Gilbert Dominique cite en exemple la décision du gouvernement Legault de mettre de côté plusieurs projets d’aires protégées qui auraient permis d’accroître la protection des habitats propices à la survie des caribous forestiers. Parmi ceux-ci, on comptait une série de quatre projets portés notamment par les Innus et situés dans la région du réservoir Pipmuacan, au nord-est du Lac-Saint-Jean.

Demande au fédéral

La Société pour la nature et les parcs songe pour sa part très sérieusement à intenter un recours juridique pour forcer les gouvernements à protéger l’habitat du caribou, qui est surtout perturbé par l’exploitation forestière intensive dans plusieurs régions de la province.

Selon ce qu’a indiqué mardi son directeur général, Alain Branchaud, le gouvernement fédéral devrait intervenir dans le dossier, puisque le gouvernement du Québec ne protège pas adéquatement l’habitat de cette espèce, qui est protégée en vertu de la Loi sur les espèces en péril. « Devant l’inaction du gouvernement du Québec, le gouvernement fédéral aurait la légitimité légale pour agir », a-t-il résumé au Devoir.

Le gouvernement du Québec a annoncé au début du mois de novembre qu’il ne présentera pas, cette année, de stratégies visant à protéger les différentes populations de caribous. Aucune date n’est désormais évoquée par le ministère des Forêts de la Faune et des Parcs (MFFP), qui mentionne simplement une « stratégie à venir ».

En lieu et place d’un plan de sauvetage de l’espèce, le ministre responsable du MFFP, Pierre Dufour, a décidé de mettre sur pied une « commission indépendante » qui devra mener des consultations publiques « dans certaines régions » où l’on trouve des caribous forestiers, soit le Saguenay–Lac-Saint-Jean, la Côte-Nord, l’Abitibi-Témiscamingue et le Nord-du-Québec. Toutes ces régions comptent une industrie forestière. Quant aux « citoyens des autres régions », ils pourront « s’exprimer sur la question du caribou en soumettant un mémoire ».

Déclin de l’espèce

Pendant ce temps, les plus récents inventaires réalisés par les experts du MFFP ont montré que la situation continue de se détériorer pour différentes populations. Dans certains secteurs, on ne compte « presque plus de caribous », selon le MFFP.

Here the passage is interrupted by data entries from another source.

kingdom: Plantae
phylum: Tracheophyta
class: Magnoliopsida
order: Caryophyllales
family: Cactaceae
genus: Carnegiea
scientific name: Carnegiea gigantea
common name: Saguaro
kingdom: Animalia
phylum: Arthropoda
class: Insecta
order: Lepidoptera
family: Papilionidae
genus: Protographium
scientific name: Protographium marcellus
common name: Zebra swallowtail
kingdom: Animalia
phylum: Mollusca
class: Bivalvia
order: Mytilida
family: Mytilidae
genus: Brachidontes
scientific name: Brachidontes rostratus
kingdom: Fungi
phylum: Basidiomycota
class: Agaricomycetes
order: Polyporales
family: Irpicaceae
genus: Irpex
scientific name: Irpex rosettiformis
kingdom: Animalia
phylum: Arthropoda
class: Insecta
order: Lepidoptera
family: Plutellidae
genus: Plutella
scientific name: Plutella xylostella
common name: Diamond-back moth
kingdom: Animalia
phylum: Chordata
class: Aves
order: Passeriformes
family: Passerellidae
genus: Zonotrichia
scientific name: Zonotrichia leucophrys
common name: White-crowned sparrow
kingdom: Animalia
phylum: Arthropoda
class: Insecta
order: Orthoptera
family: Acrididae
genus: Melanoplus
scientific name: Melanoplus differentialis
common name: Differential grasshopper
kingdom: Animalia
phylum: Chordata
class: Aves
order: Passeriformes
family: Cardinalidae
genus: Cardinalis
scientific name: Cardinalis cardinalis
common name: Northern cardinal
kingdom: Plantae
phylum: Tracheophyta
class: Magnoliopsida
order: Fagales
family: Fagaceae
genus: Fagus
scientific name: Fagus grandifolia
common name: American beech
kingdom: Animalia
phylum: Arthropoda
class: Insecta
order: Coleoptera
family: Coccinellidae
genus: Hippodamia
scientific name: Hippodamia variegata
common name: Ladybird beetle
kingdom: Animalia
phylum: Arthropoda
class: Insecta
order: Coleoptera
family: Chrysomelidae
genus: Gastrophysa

Globalement, le ministère évaluait, en 2012, que l’on comptait de 6000 à 8500 caribous forestiers au Québec. Ce chiffre sera assurément moins élevé lors de la publication du prochain bilan, selon le professeur au Département de biologie de l’Université du Québec à Rimouski et expert du caribou forestier Martin-Hugues St-Laurent.

Certaines populations sont carrément au seuil de la disparition, après des années de déclin. C’est le cas des six derniers caribous de la région de Val-d’Or, qui ont été placés en captivité en mars 2020. Ceux de Charlevoix, qui ne sont pas plus de 25, seront aussi tous placés en enclos sous peu. Dans le cas des caribous de la Gaspésie, le MFFP prévoit de capturer les femelles gestantes au cours de l’hiver prochain, et non les quelque 50 bêtes que compte la dernière population de caribous vivant au sud du Saint-Laurent.